Les Forces éternelles/Sagesse

Comtesse de Noailles ()
Arthème Fayard & Cie, éditeurs (p. 274-275).

SAGESSE


Ne sois jamais heureux, de peur qu’il t’en souvienne,
De tous les maux humains le bonheur est le pis :
Ce grand magicien, sur ton cœur assoupi,
Un jour retirera son âme de la tienne.

Crains-le, il a touché ta vie et ta raison,
Il est seul créateur dans un monde illusoire,
Le mirage des jours est son exhalaison.
Il te quitte : l’azur, l’allégresse, la gloire

Perdent leur véridique et palpable saveur,
Tout devient incertain, toute évidence cesse.
L’air est asphyxiant, la mer est sans fraîcheur,
Le soleil est lui-même une île de tristesse !

L’univers qui prenait sa force dans tes yeux
Luit comme une aube terne en des salles d’hospice ;
Une immense araignée arrondit jusqu’aux cieux
La toile ténébreuse et moite qu’elle tisse.

Pendant que tu languis et souffres, le passé
Revient sur le désert de ta vie et s’étale ;
Et le souvenir choît sur ton être oppressé
Comme un poids suffocant de suaves pétales.

Et tu gis là, ayant renoncé tout instinct ;
La faim, la soif n’avaient d’adroite vigilance
Que pour nourrir la joie et l’élan du matin :
De tout soin sans espoir une âme se dispense.

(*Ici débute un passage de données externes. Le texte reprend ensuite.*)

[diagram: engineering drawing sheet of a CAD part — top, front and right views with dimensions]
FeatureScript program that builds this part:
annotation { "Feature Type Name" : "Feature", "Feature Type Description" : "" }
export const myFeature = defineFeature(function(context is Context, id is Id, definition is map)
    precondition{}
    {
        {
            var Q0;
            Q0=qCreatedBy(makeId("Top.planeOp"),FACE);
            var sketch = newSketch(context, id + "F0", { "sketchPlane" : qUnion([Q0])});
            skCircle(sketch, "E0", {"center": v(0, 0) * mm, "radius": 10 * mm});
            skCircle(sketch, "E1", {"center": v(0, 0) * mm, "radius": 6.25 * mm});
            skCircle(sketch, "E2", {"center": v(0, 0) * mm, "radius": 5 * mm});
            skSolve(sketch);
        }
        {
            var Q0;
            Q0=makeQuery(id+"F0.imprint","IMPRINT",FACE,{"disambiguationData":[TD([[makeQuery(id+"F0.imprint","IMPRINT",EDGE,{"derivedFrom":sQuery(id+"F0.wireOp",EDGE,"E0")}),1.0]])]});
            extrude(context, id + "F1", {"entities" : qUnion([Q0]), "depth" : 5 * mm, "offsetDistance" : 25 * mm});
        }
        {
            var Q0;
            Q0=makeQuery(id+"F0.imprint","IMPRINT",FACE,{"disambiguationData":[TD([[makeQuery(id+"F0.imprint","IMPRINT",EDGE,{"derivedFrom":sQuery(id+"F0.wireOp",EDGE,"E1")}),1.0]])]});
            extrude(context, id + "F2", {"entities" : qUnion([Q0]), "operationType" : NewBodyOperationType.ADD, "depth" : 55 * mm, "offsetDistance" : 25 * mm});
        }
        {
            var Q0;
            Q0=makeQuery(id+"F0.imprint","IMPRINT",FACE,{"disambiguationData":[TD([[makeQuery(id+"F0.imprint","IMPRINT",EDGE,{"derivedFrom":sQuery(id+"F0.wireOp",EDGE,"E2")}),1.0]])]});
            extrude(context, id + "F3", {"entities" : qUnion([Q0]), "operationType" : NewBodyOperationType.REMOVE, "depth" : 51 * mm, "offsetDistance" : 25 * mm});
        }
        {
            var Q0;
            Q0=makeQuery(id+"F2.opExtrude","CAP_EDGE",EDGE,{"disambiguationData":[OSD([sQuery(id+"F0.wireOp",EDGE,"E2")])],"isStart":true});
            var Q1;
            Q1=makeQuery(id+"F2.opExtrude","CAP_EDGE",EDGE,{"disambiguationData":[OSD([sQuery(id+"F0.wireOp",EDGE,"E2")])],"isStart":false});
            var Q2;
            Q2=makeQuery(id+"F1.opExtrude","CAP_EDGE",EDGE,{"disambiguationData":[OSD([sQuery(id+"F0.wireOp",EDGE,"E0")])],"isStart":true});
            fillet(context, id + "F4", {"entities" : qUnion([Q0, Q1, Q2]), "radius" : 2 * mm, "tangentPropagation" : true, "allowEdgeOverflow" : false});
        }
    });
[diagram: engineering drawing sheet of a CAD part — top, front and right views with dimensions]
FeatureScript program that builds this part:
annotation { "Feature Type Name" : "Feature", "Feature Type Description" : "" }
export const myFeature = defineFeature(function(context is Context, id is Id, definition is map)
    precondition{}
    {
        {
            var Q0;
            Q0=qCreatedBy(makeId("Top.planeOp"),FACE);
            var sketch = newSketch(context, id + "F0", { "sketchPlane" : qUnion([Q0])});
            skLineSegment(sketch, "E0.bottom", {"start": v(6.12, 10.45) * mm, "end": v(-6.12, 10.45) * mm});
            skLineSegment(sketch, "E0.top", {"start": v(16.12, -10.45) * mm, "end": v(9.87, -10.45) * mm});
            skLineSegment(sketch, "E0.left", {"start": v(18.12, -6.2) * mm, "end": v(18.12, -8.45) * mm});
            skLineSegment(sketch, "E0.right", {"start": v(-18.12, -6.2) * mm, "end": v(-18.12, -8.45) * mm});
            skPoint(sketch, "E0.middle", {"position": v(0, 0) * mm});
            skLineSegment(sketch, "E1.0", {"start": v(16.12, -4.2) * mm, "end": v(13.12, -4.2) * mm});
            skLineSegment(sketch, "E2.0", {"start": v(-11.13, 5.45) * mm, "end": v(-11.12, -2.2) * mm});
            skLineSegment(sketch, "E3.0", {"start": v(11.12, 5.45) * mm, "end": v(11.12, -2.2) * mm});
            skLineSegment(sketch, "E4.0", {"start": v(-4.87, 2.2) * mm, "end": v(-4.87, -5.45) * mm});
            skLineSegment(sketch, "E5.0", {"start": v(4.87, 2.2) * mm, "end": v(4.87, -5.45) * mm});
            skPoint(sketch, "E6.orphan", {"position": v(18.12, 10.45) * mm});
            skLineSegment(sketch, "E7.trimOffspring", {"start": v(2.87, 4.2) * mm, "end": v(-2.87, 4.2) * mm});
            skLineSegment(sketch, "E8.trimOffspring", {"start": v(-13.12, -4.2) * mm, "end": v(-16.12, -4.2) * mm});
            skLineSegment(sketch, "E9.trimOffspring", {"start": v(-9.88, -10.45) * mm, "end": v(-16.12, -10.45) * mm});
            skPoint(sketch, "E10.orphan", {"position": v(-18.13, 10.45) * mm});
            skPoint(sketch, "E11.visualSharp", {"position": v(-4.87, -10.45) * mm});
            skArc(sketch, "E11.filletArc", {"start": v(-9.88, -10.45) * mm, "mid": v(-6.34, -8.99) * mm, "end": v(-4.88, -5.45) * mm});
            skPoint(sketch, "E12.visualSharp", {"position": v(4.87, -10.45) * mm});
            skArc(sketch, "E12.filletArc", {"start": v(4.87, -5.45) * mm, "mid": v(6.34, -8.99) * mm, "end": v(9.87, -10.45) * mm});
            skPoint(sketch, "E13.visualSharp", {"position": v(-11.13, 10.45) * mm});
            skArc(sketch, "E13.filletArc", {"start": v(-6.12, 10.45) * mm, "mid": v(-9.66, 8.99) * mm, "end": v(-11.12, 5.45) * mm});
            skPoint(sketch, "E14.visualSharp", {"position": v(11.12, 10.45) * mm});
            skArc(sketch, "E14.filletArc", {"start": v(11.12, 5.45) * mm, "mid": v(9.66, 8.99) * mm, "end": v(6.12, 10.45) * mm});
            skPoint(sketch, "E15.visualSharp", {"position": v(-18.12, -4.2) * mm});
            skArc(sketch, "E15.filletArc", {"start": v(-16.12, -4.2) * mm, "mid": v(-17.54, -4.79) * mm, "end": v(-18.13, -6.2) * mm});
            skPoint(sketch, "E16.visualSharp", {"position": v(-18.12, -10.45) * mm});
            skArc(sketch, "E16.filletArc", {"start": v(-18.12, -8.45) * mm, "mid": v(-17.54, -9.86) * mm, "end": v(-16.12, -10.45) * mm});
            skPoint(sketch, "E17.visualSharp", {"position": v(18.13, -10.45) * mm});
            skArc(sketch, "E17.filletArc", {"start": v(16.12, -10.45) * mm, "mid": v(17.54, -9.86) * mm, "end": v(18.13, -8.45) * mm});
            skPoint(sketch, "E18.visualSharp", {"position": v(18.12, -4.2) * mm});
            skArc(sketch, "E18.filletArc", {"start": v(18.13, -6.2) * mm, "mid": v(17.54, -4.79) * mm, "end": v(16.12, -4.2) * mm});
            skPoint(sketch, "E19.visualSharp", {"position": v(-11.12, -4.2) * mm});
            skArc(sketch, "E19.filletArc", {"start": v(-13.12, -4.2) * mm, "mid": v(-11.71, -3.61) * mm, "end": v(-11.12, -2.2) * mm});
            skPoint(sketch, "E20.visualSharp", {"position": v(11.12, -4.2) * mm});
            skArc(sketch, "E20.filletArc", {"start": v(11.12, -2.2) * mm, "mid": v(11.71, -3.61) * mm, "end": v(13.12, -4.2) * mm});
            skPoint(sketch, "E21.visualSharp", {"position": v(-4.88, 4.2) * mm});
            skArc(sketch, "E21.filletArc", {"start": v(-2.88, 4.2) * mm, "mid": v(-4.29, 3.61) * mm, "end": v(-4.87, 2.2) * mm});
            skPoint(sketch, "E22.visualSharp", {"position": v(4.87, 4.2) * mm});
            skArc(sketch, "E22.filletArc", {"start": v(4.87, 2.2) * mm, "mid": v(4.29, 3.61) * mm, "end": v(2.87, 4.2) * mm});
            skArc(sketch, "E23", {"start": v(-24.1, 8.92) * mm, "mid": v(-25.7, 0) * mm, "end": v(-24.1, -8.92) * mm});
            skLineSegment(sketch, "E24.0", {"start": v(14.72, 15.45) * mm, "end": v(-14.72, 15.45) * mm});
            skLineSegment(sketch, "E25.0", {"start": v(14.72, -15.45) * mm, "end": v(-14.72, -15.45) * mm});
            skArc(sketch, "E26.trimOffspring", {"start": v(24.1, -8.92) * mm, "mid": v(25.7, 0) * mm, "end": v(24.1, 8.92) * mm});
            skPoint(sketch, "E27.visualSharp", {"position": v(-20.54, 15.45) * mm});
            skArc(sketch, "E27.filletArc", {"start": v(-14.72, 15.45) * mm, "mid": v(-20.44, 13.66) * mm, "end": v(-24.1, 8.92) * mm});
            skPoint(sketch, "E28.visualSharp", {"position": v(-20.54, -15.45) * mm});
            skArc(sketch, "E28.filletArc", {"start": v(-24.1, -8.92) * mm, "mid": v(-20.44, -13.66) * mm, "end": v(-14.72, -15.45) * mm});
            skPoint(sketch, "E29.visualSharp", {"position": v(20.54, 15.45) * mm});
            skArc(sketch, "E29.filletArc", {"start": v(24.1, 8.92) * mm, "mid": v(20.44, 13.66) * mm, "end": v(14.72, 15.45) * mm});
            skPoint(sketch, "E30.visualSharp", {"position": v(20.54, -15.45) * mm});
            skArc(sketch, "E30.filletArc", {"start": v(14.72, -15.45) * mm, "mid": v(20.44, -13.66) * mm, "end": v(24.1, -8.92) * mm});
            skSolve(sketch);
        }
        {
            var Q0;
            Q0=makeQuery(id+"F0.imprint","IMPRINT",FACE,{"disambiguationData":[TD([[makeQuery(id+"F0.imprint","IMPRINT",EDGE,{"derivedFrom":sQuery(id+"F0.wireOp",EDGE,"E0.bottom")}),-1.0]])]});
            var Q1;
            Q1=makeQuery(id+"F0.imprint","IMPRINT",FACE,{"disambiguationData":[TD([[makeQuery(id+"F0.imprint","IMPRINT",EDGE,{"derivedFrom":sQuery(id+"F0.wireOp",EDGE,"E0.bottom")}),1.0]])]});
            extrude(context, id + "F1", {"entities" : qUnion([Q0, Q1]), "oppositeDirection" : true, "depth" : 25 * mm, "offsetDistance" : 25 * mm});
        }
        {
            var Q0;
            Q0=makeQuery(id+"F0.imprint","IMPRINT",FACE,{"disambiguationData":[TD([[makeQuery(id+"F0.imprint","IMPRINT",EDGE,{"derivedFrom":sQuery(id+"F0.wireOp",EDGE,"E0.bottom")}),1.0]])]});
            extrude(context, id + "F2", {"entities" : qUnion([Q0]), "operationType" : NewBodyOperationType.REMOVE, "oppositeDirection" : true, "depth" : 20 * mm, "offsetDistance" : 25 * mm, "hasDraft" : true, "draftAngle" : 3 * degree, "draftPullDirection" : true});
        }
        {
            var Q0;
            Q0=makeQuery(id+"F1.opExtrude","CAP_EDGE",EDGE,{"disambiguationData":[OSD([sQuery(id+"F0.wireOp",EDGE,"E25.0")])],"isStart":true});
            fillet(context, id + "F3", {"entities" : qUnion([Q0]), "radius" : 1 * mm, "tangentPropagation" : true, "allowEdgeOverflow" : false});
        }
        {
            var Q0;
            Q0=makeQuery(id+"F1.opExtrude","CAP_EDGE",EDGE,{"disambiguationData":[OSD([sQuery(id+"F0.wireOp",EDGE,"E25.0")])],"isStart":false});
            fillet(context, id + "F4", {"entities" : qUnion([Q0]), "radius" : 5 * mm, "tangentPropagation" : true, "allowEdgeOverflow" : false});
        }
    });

Tu ne peux pas savoir comment cela s’est fait
Ce brusque éloignement du bonheur ! Ton scandale
Est que l’esprit humain succombe sous ce faix,
Et ne puisse asservir sa détresse animale.

Rien ne consolera ton grand étonnement,
Sache-le ! La raison ne sert de rien pour vivre,
Tout ce qu’elle propose à l’âme trompe et ment.